AIM ▸ Set out every text line of the material below as a Markdown table with the columns No. and Entry, numbering the rows and skipping blank lines. Leave the pictures out of the answer.

RECORDS SUPPLIED ▸
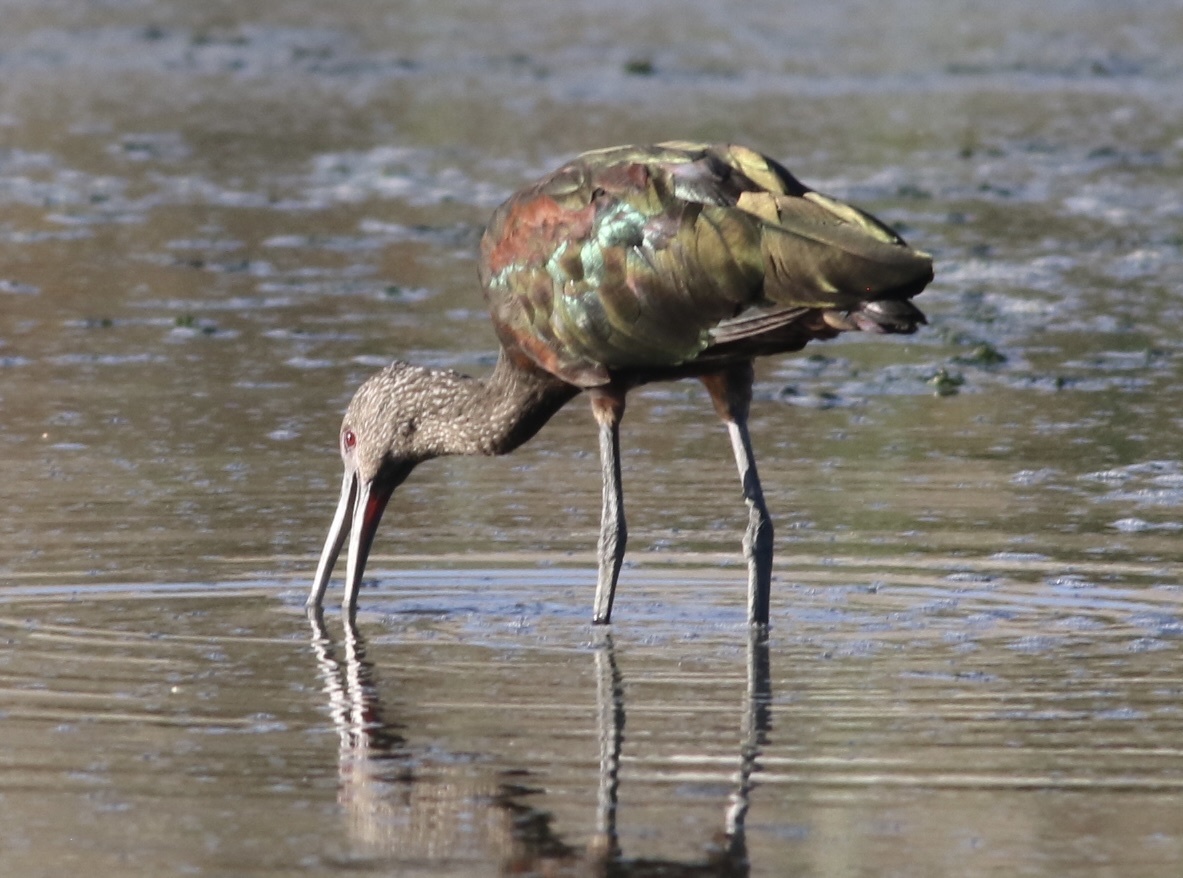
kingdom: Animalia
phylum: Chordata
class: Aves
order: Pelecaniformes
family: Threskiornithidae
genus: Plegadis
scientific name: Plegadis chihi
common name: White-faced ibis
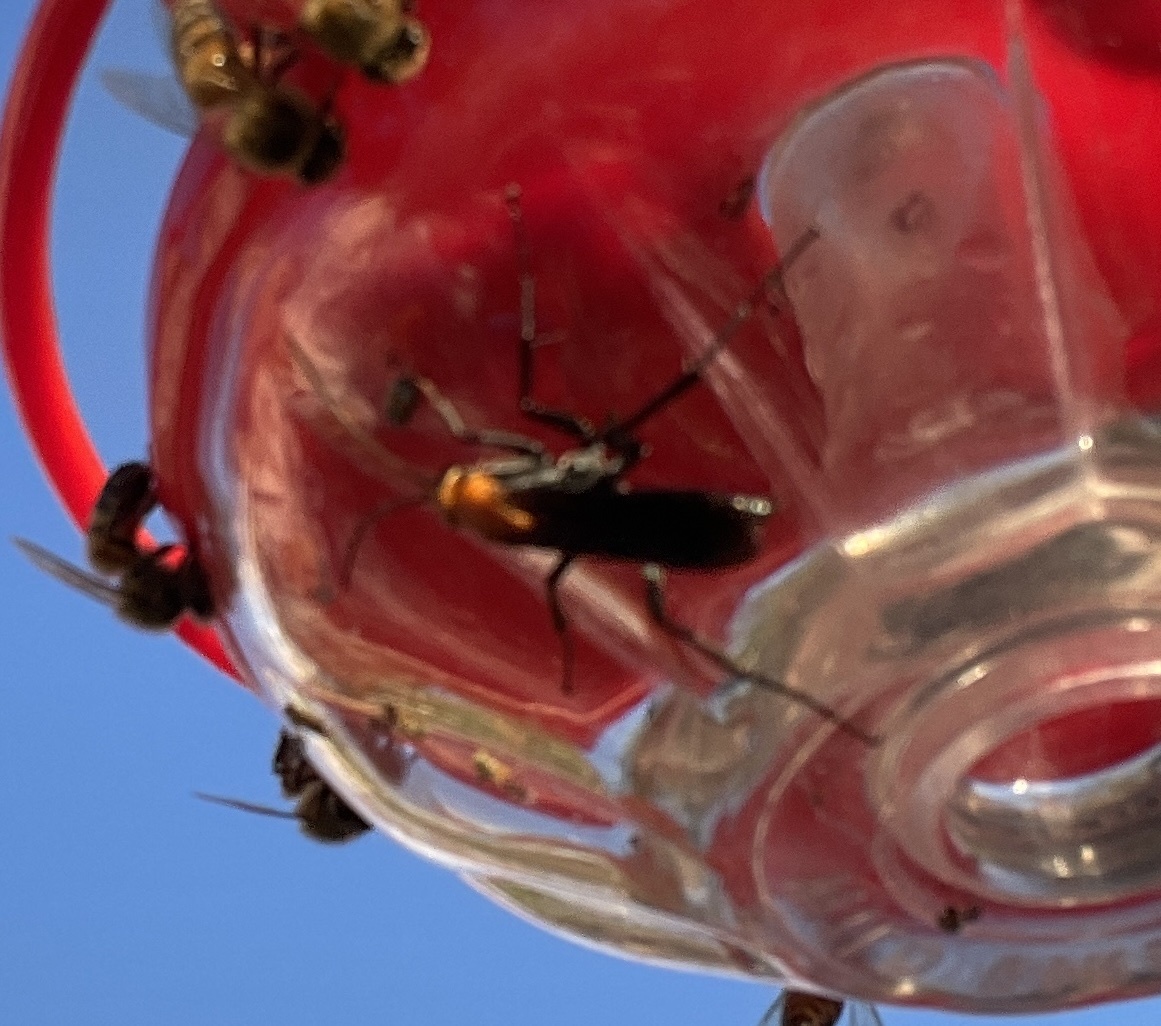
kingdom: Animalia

ANSWER TO THIS TASK ▸
| No. | Entry |
|---|---|
| 1 | kingdom: Animalia |
| 2 | phylum: Chordata |
| 3 | class: Aves |
| 4 | order: Pelecaniformes |
| 5 | family: Threskiornithidae |
| 6 | genus: Plegadis |
| 7 | scientific name: Plegadis chihi |
| 8 | common name: White-faced ibis |
| 9 | kingdom: Animalia |